Question

a bicyclist, initially traveling 8m/s, decreases speed at a rate of 2m/s² for 4s. make a motion chart (from initial position) chart to answer the following questions. answers have 4% tolerance to allow for approximations. a = unit t unit v unit δx unit 0 1 2 3 4

Explanation:

Step1: Identify acceleration

The problem states the bicyclist decreases speed at a rate of $2m/s^{2}$. Since it's a decrease in speed, the acceleration $a=- 2m/s^{2}$.

Step2: Find velocity - time relation

The formula for velocity $v = v_0+at$, where $v_0 = 8m/s$ (initial velocity), $a=-2m/s^{2}$ and $t$ is time.

• At $t = 0s$, $v=v_0=8m/s$, $\Delta x = 0m$ (starting from initial position).

→ **Brief**
Reproduce verbatim the passage of the bicyclist deceleration problem between "a bicyclist, initially" and "from initial position).", inclusive.

→ **Dataset entries**
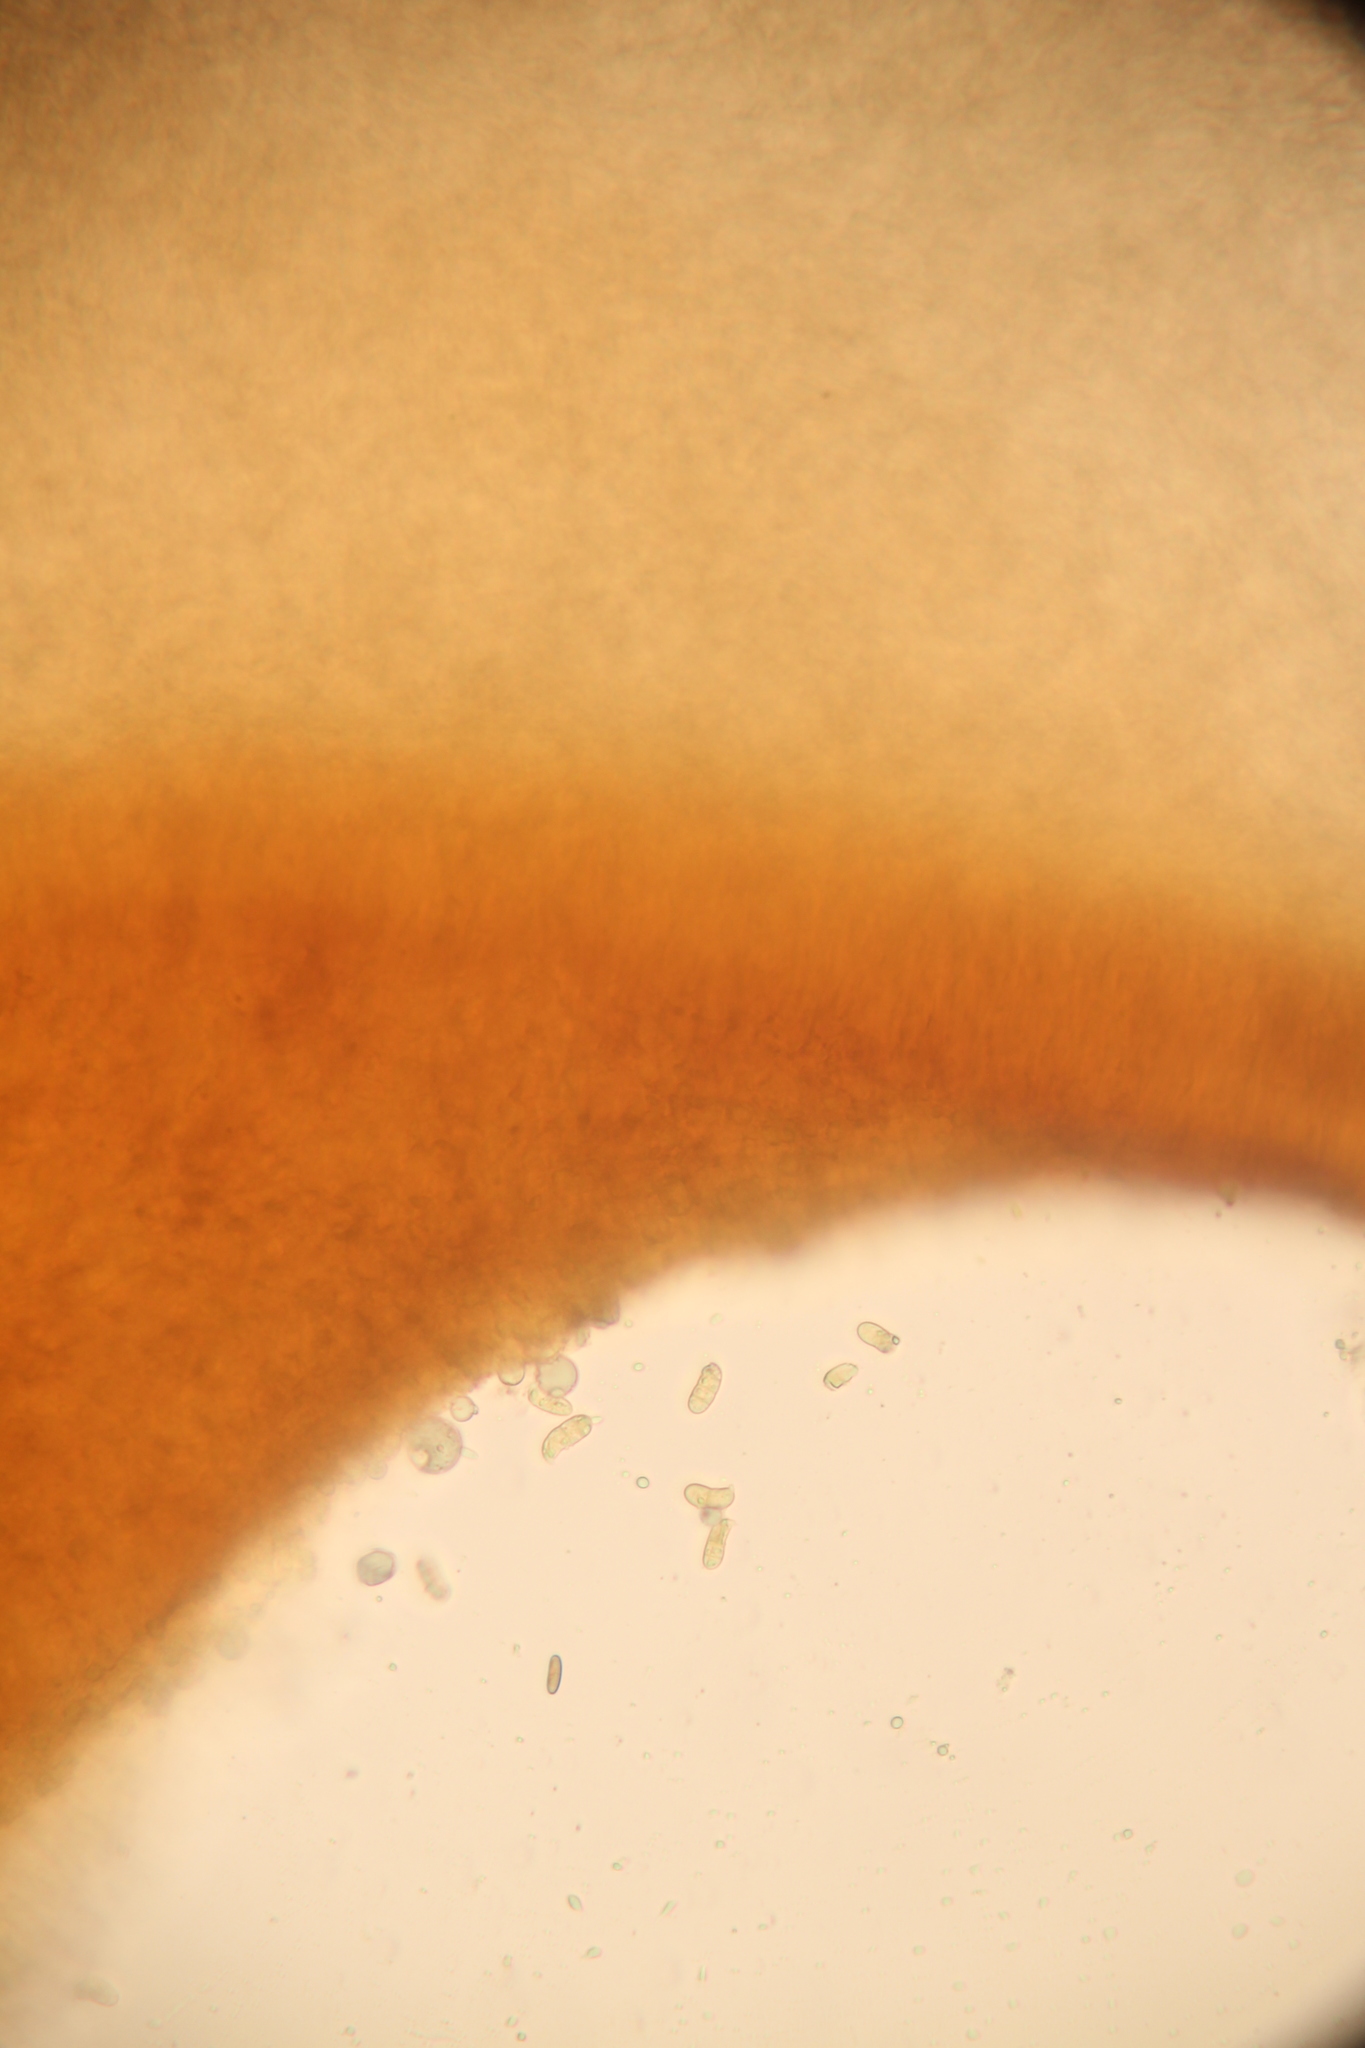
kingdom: Fungi
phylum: Basidiomycota
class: Dacrymycetes
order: Dacrymycetales
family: Dacrymycetaceae
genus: Dacryopinax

→ **Solved problem**
a bicyclist, initially traveling 8m/s, decreases speed at a rate of 2m/s² for 4s. make a motion chart (from initial position) chart to answer the following questions. answers have 4% tolerance to allow for approximations. a = unit t unit v unit δx unit 0 1 2 3 4

Explanation:

Step1: Identify acceleration

The problem states the bicyclist decreases speed at a rate of $2m/s^{2}$. Since it's a decrease in speed, the acceleration $a=- 2m/s^{2}$.

Step2: Find velocity - time relation

The formula for velocity $v = v_0+at$, where $v_0 = 8m/s$ (initial velocity), $a=-2m/s^{2}$ and $t$ is time.

• At $t = 0s$, $v=v_0=8m/s$, $\Delta x = 0m$ (starting from initial position).